## Objective
Which lines in the records contain the string "start"? Pull out every one of them, treating uppercase and lowercase as different.

## Entries supplied
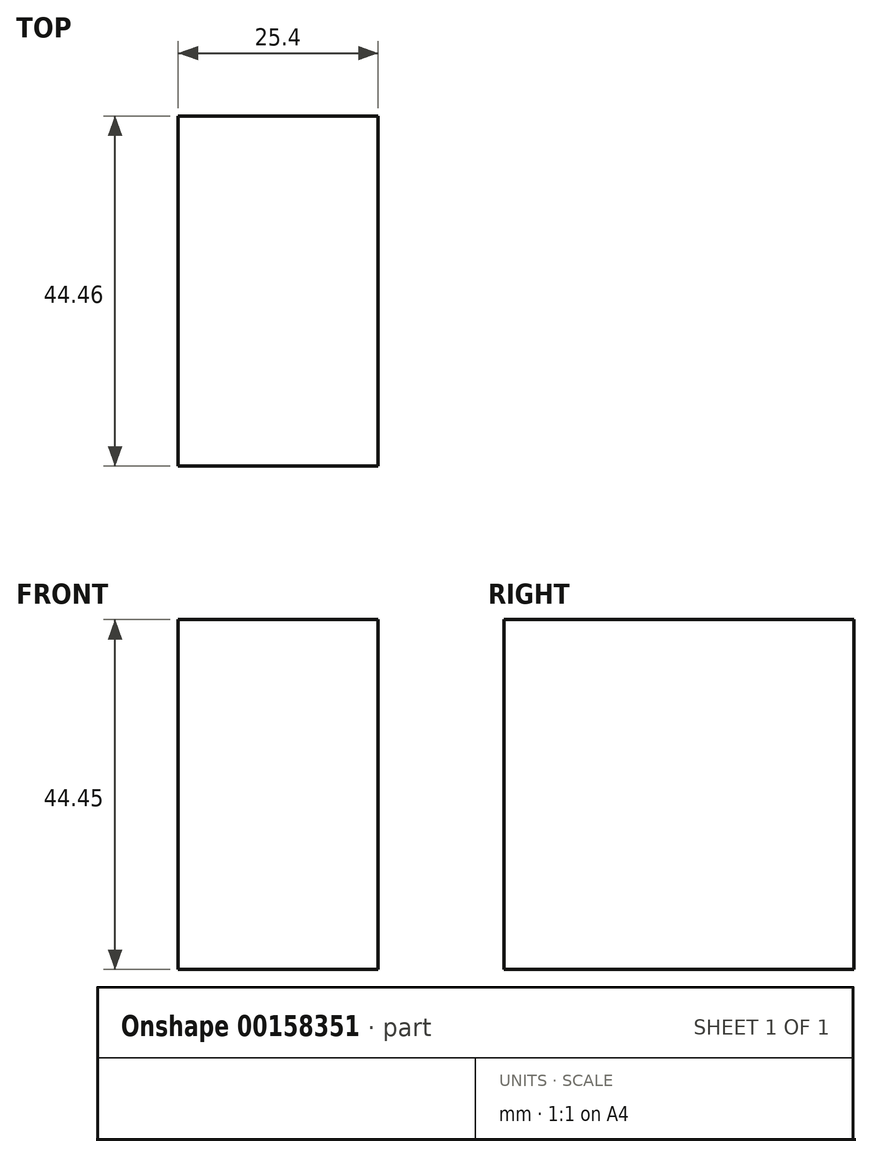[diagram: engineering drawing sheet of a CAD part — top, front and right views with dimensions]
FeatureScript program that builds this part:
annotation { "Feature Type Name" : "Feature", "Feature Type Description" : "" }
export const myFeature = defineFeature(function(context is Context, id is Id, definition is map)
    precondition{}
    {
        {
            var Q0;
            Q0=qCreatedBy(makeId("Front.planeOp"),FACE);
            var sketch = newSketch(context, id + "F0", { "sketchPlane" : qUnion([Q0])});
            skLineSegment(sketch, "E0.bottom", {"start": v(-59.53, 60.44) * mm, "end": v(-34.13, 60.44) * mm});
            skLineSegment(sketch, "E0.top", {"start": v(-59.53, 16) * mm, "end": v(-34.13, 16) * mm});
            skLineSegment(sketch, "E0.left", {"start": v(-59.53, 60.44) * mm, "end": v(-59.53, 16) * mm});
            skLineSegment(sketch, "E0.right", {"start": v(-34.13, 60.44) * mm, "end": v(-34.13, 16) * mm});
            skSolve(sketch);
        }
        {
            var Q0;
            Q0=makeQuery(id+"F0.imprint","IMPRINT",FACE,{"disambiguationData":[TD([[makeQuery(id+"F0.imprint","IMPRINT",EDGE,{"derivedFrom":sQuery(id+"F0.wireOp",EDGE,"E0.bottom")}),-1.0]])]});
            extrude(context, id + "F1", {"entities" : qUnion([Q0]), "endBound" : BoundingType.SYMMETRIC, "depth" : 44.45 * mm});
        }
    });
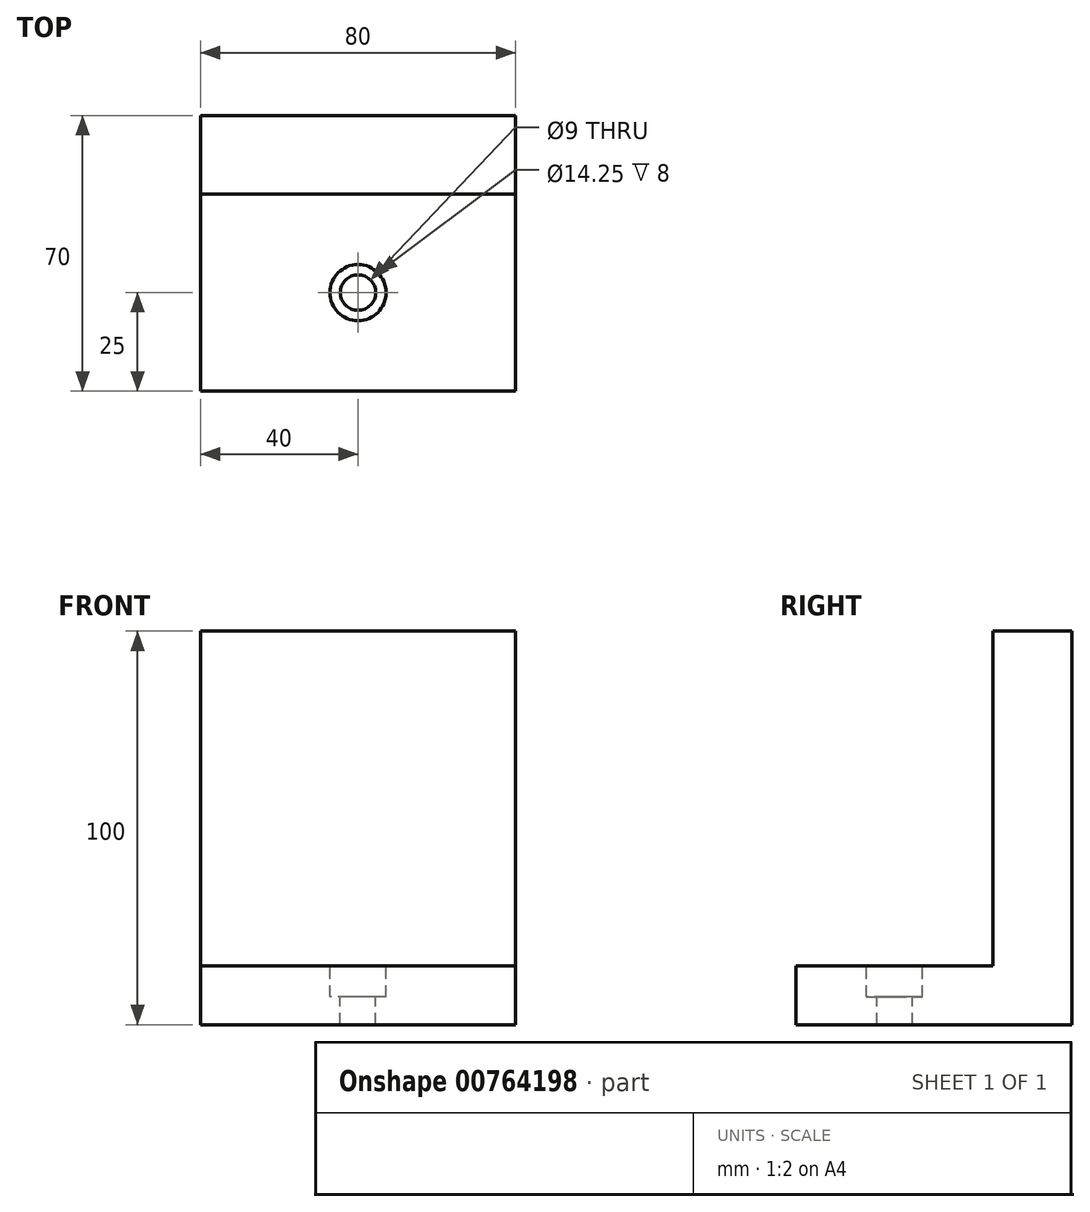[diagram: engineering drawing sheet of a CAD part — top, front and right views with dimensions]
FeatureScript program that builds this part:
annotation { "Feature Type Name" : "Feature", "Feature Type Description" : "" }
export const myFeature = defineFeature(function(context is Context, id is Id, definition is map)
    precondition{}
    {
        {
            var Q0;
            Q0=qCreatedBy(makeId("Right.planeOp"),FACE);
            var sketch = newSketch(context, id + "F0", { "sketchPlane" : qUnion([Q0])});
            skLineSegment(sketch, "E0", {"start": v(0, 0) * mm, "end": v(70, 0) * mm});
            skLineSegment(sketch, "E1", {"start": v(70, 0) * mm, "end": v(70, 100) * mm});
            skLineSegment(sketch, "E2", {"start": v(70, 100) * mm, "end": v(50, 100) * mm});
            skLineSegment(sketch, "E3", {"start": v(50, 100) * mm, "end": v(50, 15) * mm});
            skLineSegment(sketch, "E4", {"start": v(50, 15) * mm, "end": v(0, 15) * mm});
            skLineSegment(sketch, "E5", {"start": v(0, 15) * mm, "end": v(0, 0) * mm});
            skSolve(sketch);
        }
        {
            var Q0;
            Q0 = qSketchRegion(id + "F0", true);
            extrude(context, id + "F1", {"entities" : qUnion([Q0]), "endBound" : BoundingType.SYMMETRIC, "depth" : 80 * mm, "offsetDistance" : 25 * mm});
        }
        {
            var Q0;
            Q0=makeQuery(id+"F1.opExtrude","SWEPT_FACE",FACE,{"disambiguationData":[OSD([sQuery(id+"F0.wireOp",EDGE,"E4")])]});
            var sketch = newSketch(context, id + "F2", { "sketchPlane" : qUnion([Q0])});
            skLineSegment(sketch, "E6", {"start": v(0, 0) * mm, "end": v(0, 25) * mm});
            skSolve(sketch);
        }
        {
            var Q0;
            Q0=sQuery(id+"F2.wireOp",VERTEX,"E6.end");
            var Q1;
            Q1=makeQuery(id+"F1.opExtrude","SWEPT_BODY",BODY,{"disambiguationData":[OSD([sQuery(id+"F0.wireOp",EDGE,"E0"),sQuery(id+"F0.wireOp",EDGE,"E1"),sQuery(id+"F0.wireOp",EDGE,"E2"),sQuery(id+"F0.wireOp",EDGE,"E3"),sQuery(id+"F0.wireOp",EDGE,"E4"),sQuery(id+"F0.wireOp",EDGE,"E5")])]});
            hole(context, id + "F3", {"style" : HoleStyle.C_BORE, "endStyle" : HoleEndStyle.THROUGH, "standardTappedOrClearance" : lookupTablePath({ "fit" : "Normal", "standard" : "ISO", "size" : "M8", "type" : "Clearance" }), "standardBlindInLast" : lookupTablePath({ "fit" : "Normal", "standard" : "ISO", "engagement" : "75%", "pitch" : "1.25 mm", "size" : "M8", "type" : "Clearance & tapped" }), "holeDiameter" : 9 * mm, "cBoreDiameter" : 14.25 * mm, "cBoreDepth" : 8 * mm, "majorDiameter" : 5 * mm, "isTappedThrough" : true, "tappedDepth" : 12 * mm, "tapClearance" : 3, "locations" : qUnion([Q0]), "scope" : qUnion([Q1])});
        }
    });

## The completed task
            skLineSegment(sketch, "E0.bottom", {"start": v(-59.53, 60.44) * mm, "end": v(-34.13, 60.44) * mm});
            skLineSegment(sketch, "E0.top", {"start": v(-59.53, 16) * mm, "end": v(-34.13, 16) * mm});
            skLineSegment(sketch, "E0.left", {"start": v(-59.53, 60.44) * mm, "end": v(-59.53, 16) * mm});
            skLineSegment(sketch, "E0.right", {"start": v(-34.13, 60.44) * mm, "end": v(-34.13, 16) * mm});
            skLineSegment(sketch, "E0", {"start": v(0, 0) * mm, "end": v(70, 0) * mm});
            skLineSegment(sketch, "E1", {"start": v(70, 0) * mm, "end": v(70, 100) * mm});
            skLineSegment(sketch, "E2", {"start": v(70, 100) * mm, "end": v(50, 100) * mm});
            skLineSegment(sketch, "E3", {"start": v(50, 100) * mm, "end": v(50, 15) * mm});
            skLineSegment(sketch, "E4", {"start": v(50, 15) * mm, "end": v(0, 15) * mm});
            skLineSegment(sketch, "E5", {"start": v(0, 15) * mm, "end": v(0, 0) * mm});
            skLineSegment(sketch, "E6", {"start": v(0, 0) * mm, "end": v(0, 25) * mm});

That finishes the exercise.